Pero luego vi a varias personas escribiendo sobre ese café en particular y repitiendo la historia del “mango”.

Y repito, no hay dudas de que ese café tiene notas de “mango”, porque no hay ninguno.

Entonces la realidad es, nuevamente, reveladora. Significa que muchas personas que escriben sobre el café, escriben sobre la comida, no dedican tiempo a la degustación. Están escribiendo sobre sabores, pero ellos no confían en sus sensaciones, confían en las descripciones equivocadas hechas por alguien más.

No tienes que ser realmente un profesional en evaluación sensorial.

Todos nosotros, cuando comenzamos a catar, comenzamos con vocabulario muy pobre y terminamos usando sólo 6-10 descriptores.

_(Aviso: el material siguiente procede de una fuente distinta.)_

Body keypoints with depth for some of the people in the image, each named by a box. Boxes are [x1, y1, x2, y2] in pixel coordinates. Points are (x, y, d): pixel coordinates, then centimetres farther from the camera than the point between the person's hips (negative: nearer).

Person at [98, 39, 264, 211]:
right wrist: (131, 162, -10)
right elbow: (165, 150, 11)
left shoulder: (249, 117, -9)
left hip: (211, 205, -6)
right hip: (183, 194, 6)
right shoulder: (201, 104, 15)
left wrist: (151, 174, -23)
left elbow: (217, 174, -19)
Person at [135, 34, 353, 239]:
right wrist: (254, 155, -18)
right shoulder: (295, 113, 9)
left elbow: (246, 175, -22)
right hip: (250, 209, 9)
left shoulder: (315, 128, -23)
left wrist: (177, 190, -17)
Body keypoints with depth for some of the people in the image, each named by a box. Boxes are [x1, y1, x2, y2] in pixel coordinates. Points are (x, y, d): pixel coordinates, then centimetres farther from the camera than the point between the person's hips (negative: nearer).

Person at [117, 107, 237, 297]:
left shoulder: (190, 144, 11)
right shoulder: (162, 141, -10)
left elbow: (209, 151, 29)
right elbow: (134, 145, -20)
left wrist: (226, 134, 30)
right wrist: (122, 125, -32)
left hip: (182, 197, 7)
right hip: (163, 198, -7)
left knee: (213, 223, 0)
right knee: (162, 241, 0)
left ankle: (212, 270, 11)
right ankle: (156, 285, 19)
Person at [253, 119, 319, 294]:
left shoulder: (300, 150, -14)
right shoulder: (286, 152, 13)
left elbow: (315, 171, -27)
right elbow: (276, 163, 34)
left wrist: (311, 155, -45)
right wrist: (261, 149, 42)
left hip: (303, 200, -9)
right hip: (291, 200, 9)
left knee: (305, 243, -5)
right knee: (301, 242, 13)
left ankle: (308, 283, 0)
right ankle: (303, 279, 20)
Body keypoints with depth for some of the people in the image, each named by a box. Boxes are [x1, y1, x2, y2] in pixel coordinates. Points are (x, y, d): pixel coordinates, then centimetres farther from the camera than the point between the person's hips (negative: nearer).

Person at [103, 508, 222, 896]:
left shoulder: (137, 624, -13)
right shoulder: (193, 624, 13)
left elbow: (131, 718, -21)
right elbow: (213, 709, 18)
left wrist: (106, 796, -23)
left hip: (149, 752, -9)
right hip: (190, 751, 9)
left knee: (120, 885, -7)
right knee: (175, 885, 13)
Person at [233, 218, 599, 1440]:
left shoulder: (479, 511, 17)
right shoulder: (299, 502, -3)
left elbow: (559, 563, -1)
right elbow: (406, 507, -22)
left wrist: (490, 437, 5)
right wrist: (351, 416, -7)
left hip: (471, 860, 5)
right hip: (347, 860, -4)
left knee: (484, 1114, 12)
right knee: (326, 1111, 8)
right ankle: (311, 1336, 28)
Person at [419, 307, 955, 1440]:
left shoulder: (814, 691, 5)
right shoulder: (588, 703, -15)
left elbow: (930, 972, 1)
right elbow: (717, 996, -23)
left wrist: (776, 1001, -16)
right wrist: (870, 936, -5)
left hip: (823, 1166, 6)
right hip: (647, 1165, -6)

Todavía no podemos sentir el “mango”, pero usamos las palabras “tostado”, “ahumado”, “achocolatado”, “afrutado”, “almendrado”, “cítrico”, “floral”: esas descripciones generales son suficientes, sí, son SUFICIENTES, para hacer una evaluación honesta en este caso del café que está bebiendo. Sí, no te verás tan inteligente como si estuvieras escribiendo “Este café sabe a pétalos de rosa y licor de amaretto, con unas delicadas notas de cáscara de clementina” – no te verás tan bien, no.

Pero, por otro lado, es mejor seguir intentándolo y hacer una descripción honesta del café que está bebiendo, sí, será corto como “chocolate”, “de cuerpo entero”, “equilibrado”, pero no se pondrá usted mismo en la tonta posición de escribir que sabe a mango cuando el café está totalmente quemado.

Y los descriptores vendrán con el tiempo. Cuando aprendes a conectar lo que sientes con las palabras. Vendrá. Siempre viene. No necesitas ningún talento especial para eso. Todo lo que necesitas es seguir practicando, estar conectado con tus sensaciones y ser imparcial. Lleva tiempo, pero siempre viene.

Eso es todo por ahora.

Como siempre, sólo intento decir que el tiempo invertido en dominar una habilidad siempre vale la pena. Y la degustación es una habilidad esencial en la industria alimentaria y, por lo tanto, en el café de especialidad.

En otras palabras, no tengas miedo de decir “Sabes, amigo, no siento el mango”.

Porque lo más probable es que tengas razón.